Please name the book that, in the passage about filming in bed, Adam says has a chapter about being watched.

**EXTRACTED TEXT**.
****************

I take out my iPhone to start filming us in bed. Turned on my side, with my elbow bent to prop my head up with one of my hands, the other hand holding my phone. Through the screen I can see a close up shot of Adam’s nose and mouth. I pull back to see his entire face. I look beyond my phone to see his full body laying out in front of me. Adam starts to perform:
“What? [laughter] She’s not going to see this.”
“Isn’t this a Snapchat?”
“It’s not a Snapchat”
“You’ve been making Snapchats all morning and then you go and switch it up on me!”
“You can’t be so presumptuous”
“I’m hiding under here… For forever or until your battery runs out.”
“I brought my charger today”
“Ok, until your phone runs out of space.”
“My phone has unlimited space for embarrassing videos of you.”
“Oh my god… you’re adding this thing to our life. It’s like this wild animal. A barracuda.”
“I don’t understand. The camera’s a barracuda?”
“There’s an interesting passage about cameras in this [Immortality by Milan Kundera]. There’s like this whole chapter about being watched and how when you’re filmed your self is taken away from you and put in the control of someone else.”
“You’re stealing my soul.”
“I mean, your self exists in the camera now. It’s fragmented.”

****************

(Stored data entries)
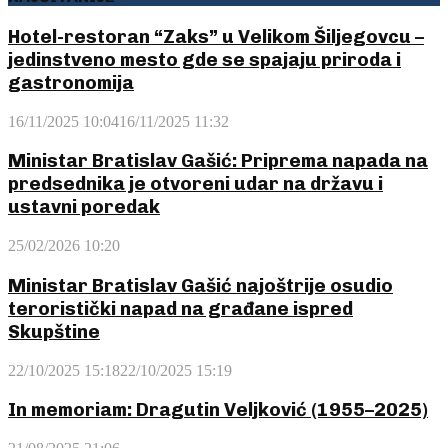
Hotel-restoran “Zaks” u Velikom Šiljegovcu –
jedinstveno mesto gde se spajaju priroda i
gastronomija
16/11/2025 10:04
16/11/2025 11:32
Ministar Bratislav Gašić: Priprema napada na
predsednika je otvoreni udar na državu i
ustavni poredak
25/02/2026 10:20
Ministar Bratislav Gašić najoštrije osudio
teroristički napad na građane ispred
Skupštine
22/10/2025 15:18
22/10/2025 15:19
In memoriam: Dragutin Veljković (1955–2025)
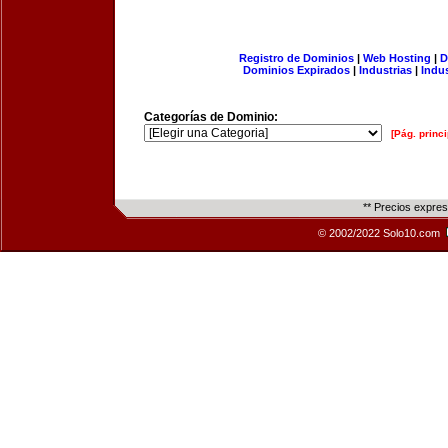
Registro de Dominios
|
Web Hosting
|
D
Dominios Expirados
|
Industrias
|
Indu
Categorías de Dominio:
[Pág. princi
** Precios expre
© 2002/2022 Solo10.com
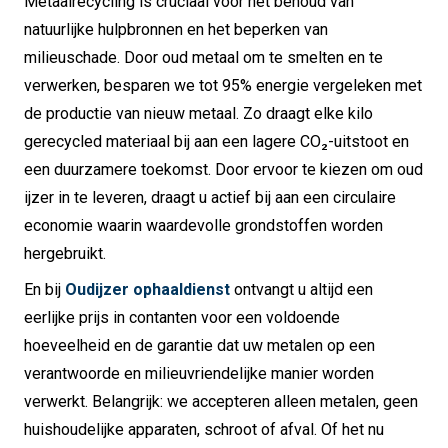
Metaalrecycling is cruciaal voor het behoud van
natuurlijke hulpbronnen en het beperken van
milieuschade. Door oud metaal om te smelten en te
verwerken, besparen we tot 95% energie vergeleken met
de productie van nieuw metaal. Zo draagt elke kilo
gerecycled materiaal bij aan een lagere CO₂-uitstoot en
een duurzamere toekomst. Door ervoor te kiezen om oud
ijzer in te leveren, draagt u actief bij aan een circulaire
economie waarin waardevolle grondstoffen worden
hergebruikt.
En bij
Oudijzer ophaaldienst
ontvangt u altijd een
eerlijke prijs in contanten voor een voldoende
hoeveelheid en de garantie dat uw metalen op een
verantwoorde en milieuvriendelijke manier worden
verwerkt. Belangrijk: we accepteren alleen metalen, geen
huishoudelijke apparaten, schroot of afval. Of het nu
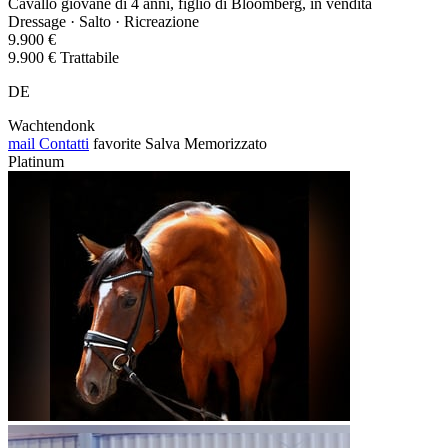
Cavallo giovane di 4 anni, figlio di Bloomberg, in vendita
Dressage · Salto · Ricreazione
9.900 €
9.900 € Trattabile
DE
Wachtendonk
mail
Contatti
favorite
Salva
Memorizzato
Platinum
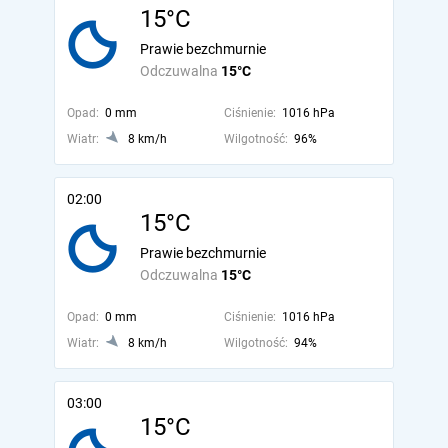
15°C
Prawie bezchmurnie
Odczuwalna
15°C
Opad:
0 mm
Ciśnienie:
1016 hPa
Wiatr:
8 km/h
Wilgotność:
96%
02:00
15°C
Prawie bezchmurnie
Odczuwalna
15°C
Opad:
0 mm
Ciśnienie:
1016 hPa
Wiatr:
8 km/h
Wilgotność:
94%
03:00
15°C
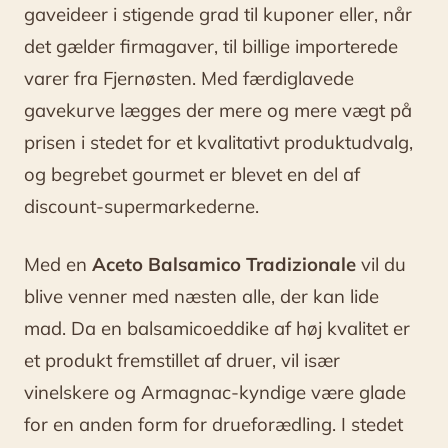
gaveideer i stigende grad til kuponer eller, når
det gælder firmagaver, til billige importerede
varer fra Fjernøsten. Med færdiglavede
gavekurve lægges der mere og mere vægt på
prisen i stedet for et kvalitativt produktudvalg,
og begrebet gourmet er blevet en del af
discount-supermarkederne.
Med en
Aceto Balsamico Tradizionale
vil du
blive venner med næsten alle, der kan lide
mad. Da en balsamicoeddike af høj kvalitet er
et produkt fremstillet af druer, vil især
vinelskere og Armagnac-kyndige være glade
for en anden form for drueforædling. I stedet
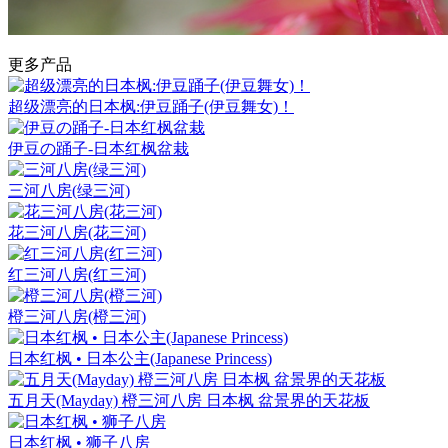
更多产品
超级漂亮的日本枫:伊豆踊子(伊豆舞女)！
伊豆の踊子-日本红枫盆栽
三河八房(绿三河)
花三河八房(花三河)
红三河八房(红三河)
橙三河八房(橙三河)
日本红枫 • 日本公主(Japanese Princess)
五月天(Mayday) 橙三河八房 日本枫 盆景界的天花板
日本红枫 • 狮子八房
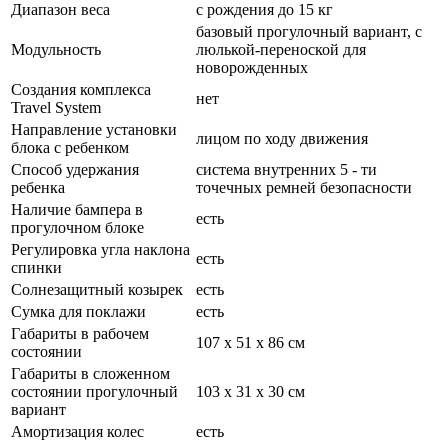
Диапазон веса
с рождения до 15 кг
базовый прогулочный вариант, с
Модульность
люлькой-переноской для
новорожденных
Создания комплекса
нет
Travel System
Направление установки
лицом по ходу движения
блока с ребенком
Способ удержания
система внутренних 5 - ти
ребенка
точечных ремней безопасности
Наличие бампера в
есть
прогулочном блоке
Регулировка угла наклона
есть
спинки
Солнезащитный козырек
есть
Сумка для поклажи
есть
Габариты в рабочем
107 х 51 х 86 см
состоянии
Габариты в сложенном
состоянии прогулочный
103 х 31 х 30 см
вариант
Амортизация колес
есть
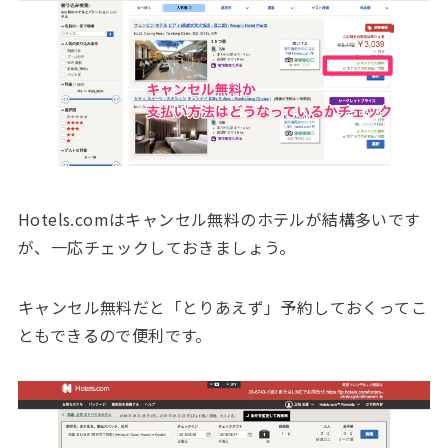
Hotels.comはキャンセル無料のホテルが結構多いです
が、一応チェックしておきましょう。
キャンセル無料だと「とりあえず」予約しておくってこ
ともできるので便利です。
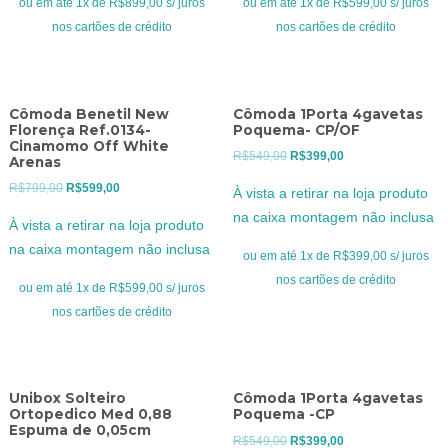
ou em até 1x de R$899,00 s/ juros
ou em até 1x de R$599,00 s/ juros
nos cartões de crédito
nos cartões de crédito
Cômoda Benetil New
Cômoda 1Porta 4gavetas
Florença Ref.0134-
Poquema- CP/OF
Cinamomo Off White
O
O
R$
549,00
R$
399,00
Arenas
preço
preço
O
O
R$
799,00
R$
599,00
À vista a retirar na loja produto
original
atual
preço
preço
na caixa montagem não inclusa
À vista a retirar na loja produto
era:
é:
original
atual
na caixa montagem não inclusa
R$549,00.
R$399,00.
ou em até 1x de R$399,00 s/ juros
era:
é:
nos cartões de crédito
R$799,00.
R$599,00.
ou em até 1x de R$599,00 s/ juros
nos cartões de crédito
Unibox Solteiro
Cômoda 1Porta 4gavetas
Ortopedico Med 0,88
Poquema -CP
Espuma de 0,05cm
O
O
R$
549,00
R$
399,00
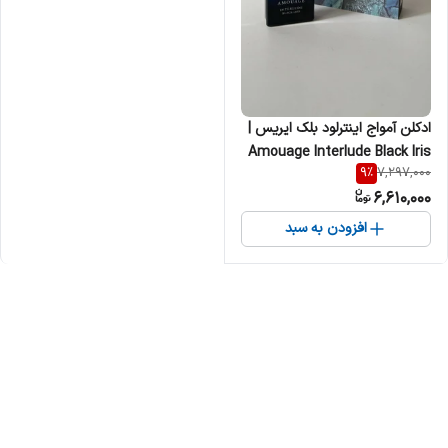
ادکلن آمواج اینترلود بلک ایریس |
Amouage Interlude Black Iris
9
%
7,297,000
Man مردانه
6,610,000
افزودن به سبد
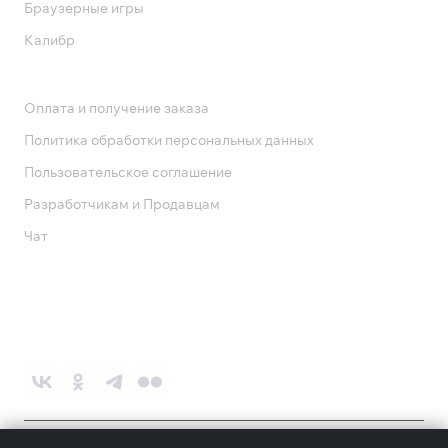
Браузерные игры
Калибр
Поддержка
Оплата и получение заказа
Политика обработки персональных данных
Пользовательское соглашение
Разработчикам и Продавцам
Чат
Служба поддержки
8 800 1000 800
Социальные сети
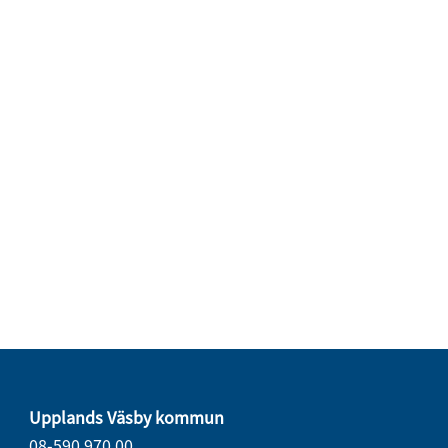
Upplands Väsby kommun
08-590 970 00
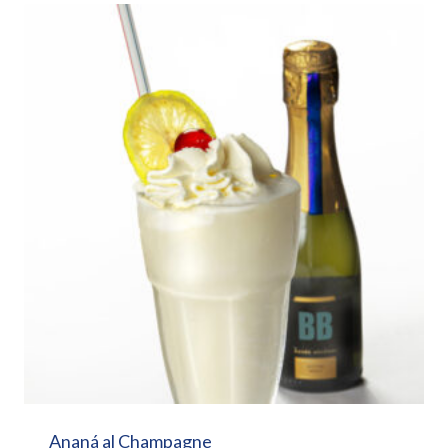
Ananá al Champagne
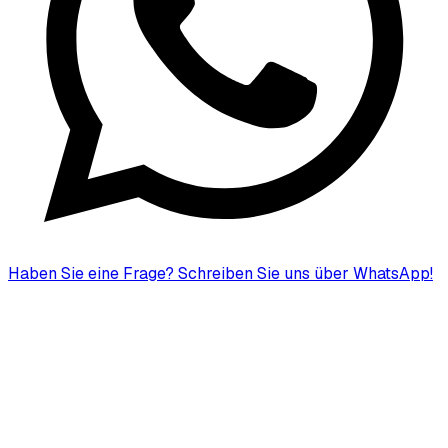
Haben Sie eine Frage?
Schreiben Sie uns über WhatsApp!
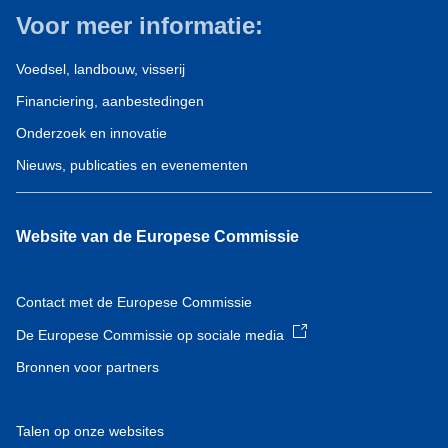
Voor meer informatie:
Voedsel, landbouw, visserij
Financiering, aanbestedingen
Onderzoek en innovatie
Nieuws, publicaties en evenementen
Website van de Europese Commissie
Contact met de Europese Commissie
De Europese Commissie op sociale media
Bronnen voor partners
Talen op onze websites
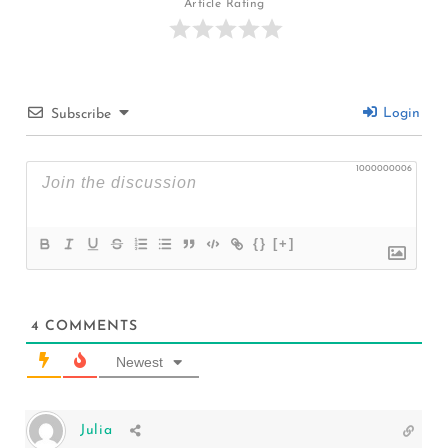
Article Rating
Login
Subscribe
1000000006
{}
[+]
4
COMMENTS
Newest
Julia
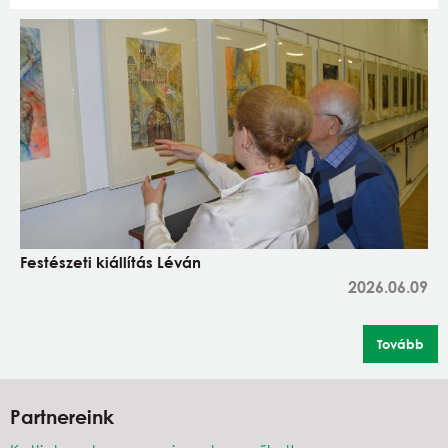
Festészeti kiállítás Léván
2026.06.09
Tovább
Partnereink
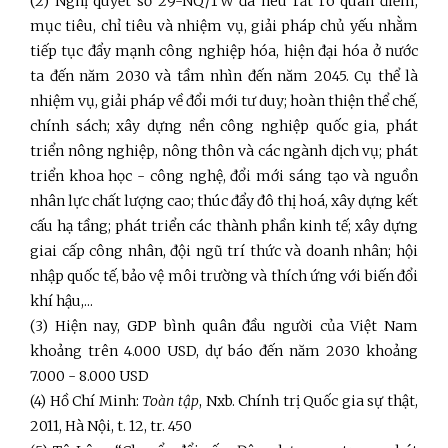
(2) Nghị quyết số 29-NQ/TW đã nêu rất rõ quan điểm,
mục tiêu, chỉ tiêu và nhiệm vụ, giải pháp chủ yếu nhằm
tiếp tục đẩy mạnh công nghiệp hóa, hiện đại hóa ở nước
ta đến năm 2030 và tầm nhìn đến năm 2045. Cụ thể là
nhiệm vụ, giải pháp về đổi mới tư duy; hoàn thiện thể chế,
chính sách; xây dựng nền công nghiệp quốc gia, phát
triển nông nghiệp, nông thôn và các ngành dịch vụ; phát
triển khoa học - công nghệ, đổi mới sáng tạo và nguồn
nhân lực chất lượng cao; thúc đẩy đô thị hoá, xây dựng kết
cấu hạ tầng; phát triển các thành phần kinh tế; xây dựng
giai cấp công nhân, đội ngũ trí thức và doanh nhân; hội
nhập quốc tế, bảo vệ môi trường và thích ứng với biến đổi
khí hậu,...
(3) Hiện nay, GDP bình quân đầu người của Việt Nam
khoảng trên 4.000 USD, dự báo đến năm 2030 khoảng
7.000 - 8.000 USD
(4) Hồ Chí Minh:
Toàn tập
, Nxb. Chính trị Quốc gia sự thật,
2011, Hà Nội, t. 12, tr. 450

****************

**ANSWER SPACE**. Immortality by Milan Kundera.